His major assignments in his 38-year career in the Indian Army were:
- Commissioned into 3/3 Gorkha Rifles
- Underwent training at Fort Bragg, North Carolina
- Commanding Officer of 4/3 Gorkha Rifles
- Commander, 25 Infantry Brigade
- National Defence College
- Defence Advisor, High Commission of India, Bangladesh
- General Officer Commanding (GOC) 8 Mountain Division
- Commandant Counter-Insurgency and Jungle Warfare School
- Director General Assam Rifles
- General Officer Commanding (GOC) IV Corps
- Director General National Cadet Corps

He was also the President, Gorkha Brigade of the Indian Army and Colonel of the Regiment of 3rd Gorkha Rifles. He was awarded the highest peacetime military award the Param Vishisht Seva Medal (PVSM) by the President of India in the Republic Day honours of 1992. He retired from Service on 30 September 1992, and died from cancer in New Delhi, on 16 February 1996, at the age of 62.

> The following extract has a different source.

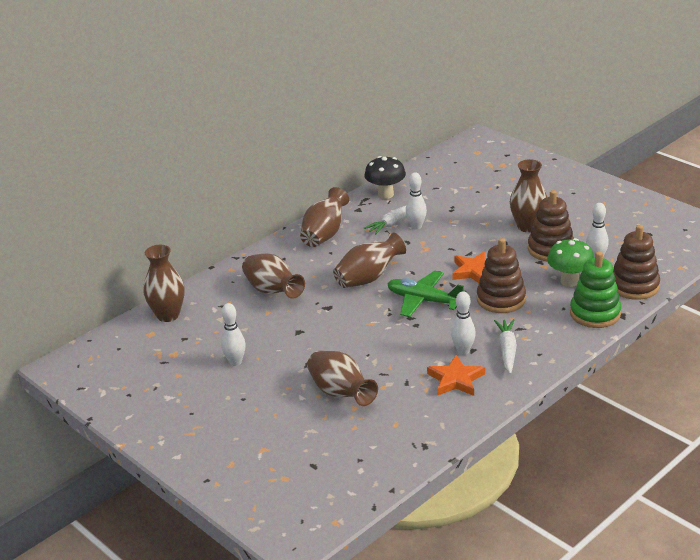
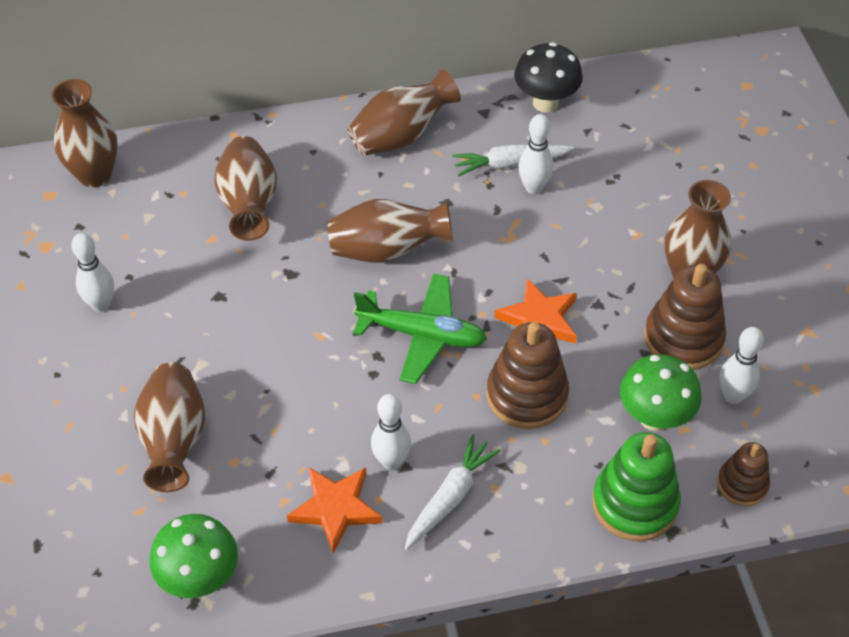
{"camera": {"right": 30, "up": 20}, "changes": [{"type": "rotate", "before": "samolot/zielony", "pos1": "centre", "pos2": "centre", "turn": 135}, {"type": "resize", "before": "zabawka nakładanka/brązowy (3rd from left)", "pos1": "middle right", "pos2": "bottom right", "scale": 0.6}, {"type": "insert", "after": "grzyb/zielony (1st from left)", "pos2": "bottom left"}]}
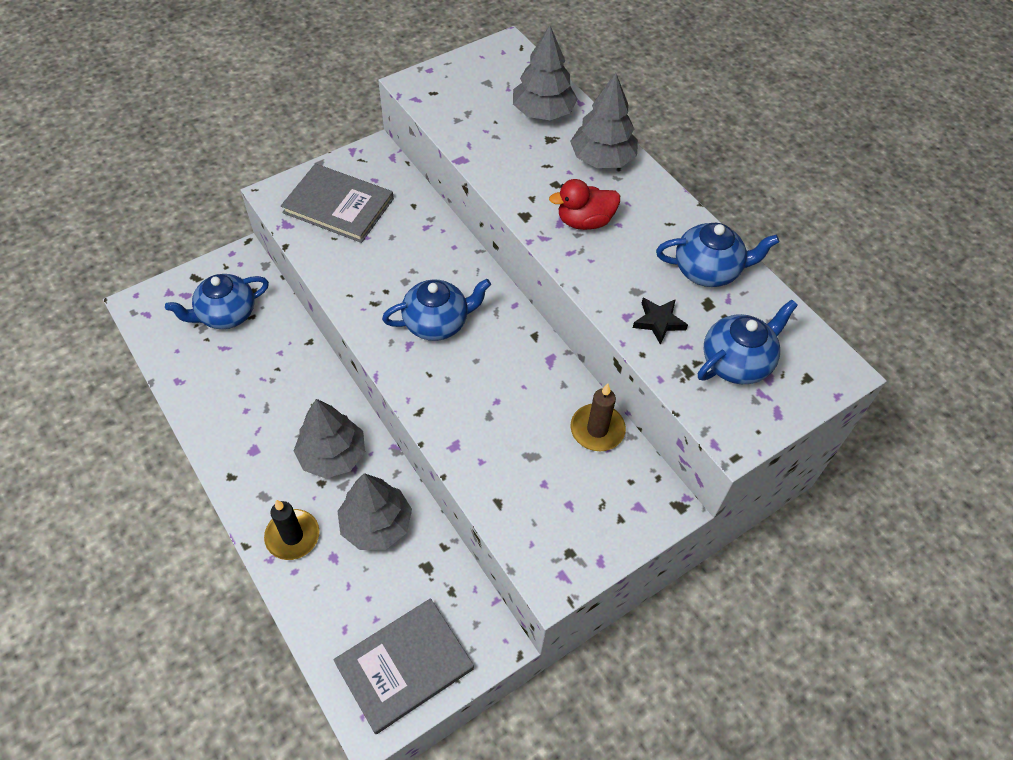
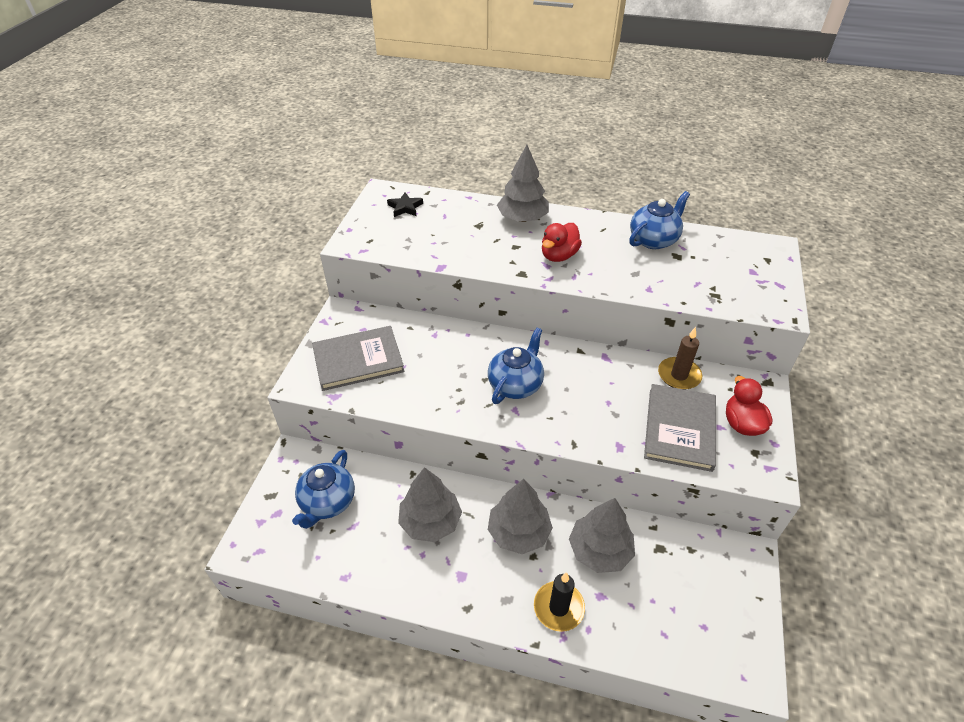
{"camera": {"right": -40, "up": -10}, "changes": [{"type": "move", "before": "książka/szary (2nd from left)", "pos1": "bottom centre", "pos2": "middle right"}, {"type": "move", "before": "drzewko/szary (3rd from left in the first image)", "after": "drzewko/szary (1st from left)", "pos1": "top centre", "pos2": "bottom centre"}, {"type": "move", "before": "gwiazda/czarny", "pos1": "centre", "pos2": "top centre"}, {"type": "delete", "before": "imbryk/niebieski (4th from left)", "pos1": "middle right"}, {"type": "insert", "after": "kaczka/czerwony (2nd from left)", "pos2": "middle right"}]}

==Notable achievements and awards==

| Silver Medal of the XIVth Course Indian Military Academy |  |  |  |
| Durand Cup runner-up: 1953 representing NDA |  |  |  |
| Durand Cup runner-up: 1958 representing Gorkha Brigade | Durand Cup trophy 1958 |  |  |
| Asia Cup in Ernakulum representing India |  |  |  |
| Merdeka Tournament runner-up: 1959 | Merdeka Trophy 1959 |  |  |
| Pre-Olympic tournament in Kabul, Afghanistan in 1959 representing India |  |  |  |
| Param Vishisht Seva Medal (PVSM) in 1992 for distinguished service in the Indian Army | Param Vishisht Seva Medal (PVSM) |  |

== Dates of rank ==

| Insignia | Rank | Date of Rank |
|---|---|---|
|  | 2nd Lieutenant | December 4, 1954 |
|  | Lieutenant |  |
|  | Captain |  |
|  | Major | 1963 |
|  | Lieutenant Colonel |  |
|  | Brigadier | 1978 |
|  | Major General | 1984 |
|  | Lieutenant General |  |

== Medals ==

Lt Ge MK Lahiri medals
| Param Vishisht Seva Medal | Samanya Seva Medal 1965 | Raksha Medal 1965 | Sangram Medal | Sanya Seva Medal | 25th Independence Anniversary Medal | 30 Years Long Service Medal | 20 Years Long Service Medal | 9 Years Long Service Medal |

== Post-retirement ==
Post his retirement, Mike Lahiri did not wish to take up any assignment. However, he accepted the offer of becoming a member of the monitoring committee overseeing preparations for the 1994 Hiroshima Asian Games and the 1996 Atlanta Olympics, in addition to other international games till the Atlanta Olympics. During this assignment he was diagnosed with cancer and died a short while later on February 16, 1996.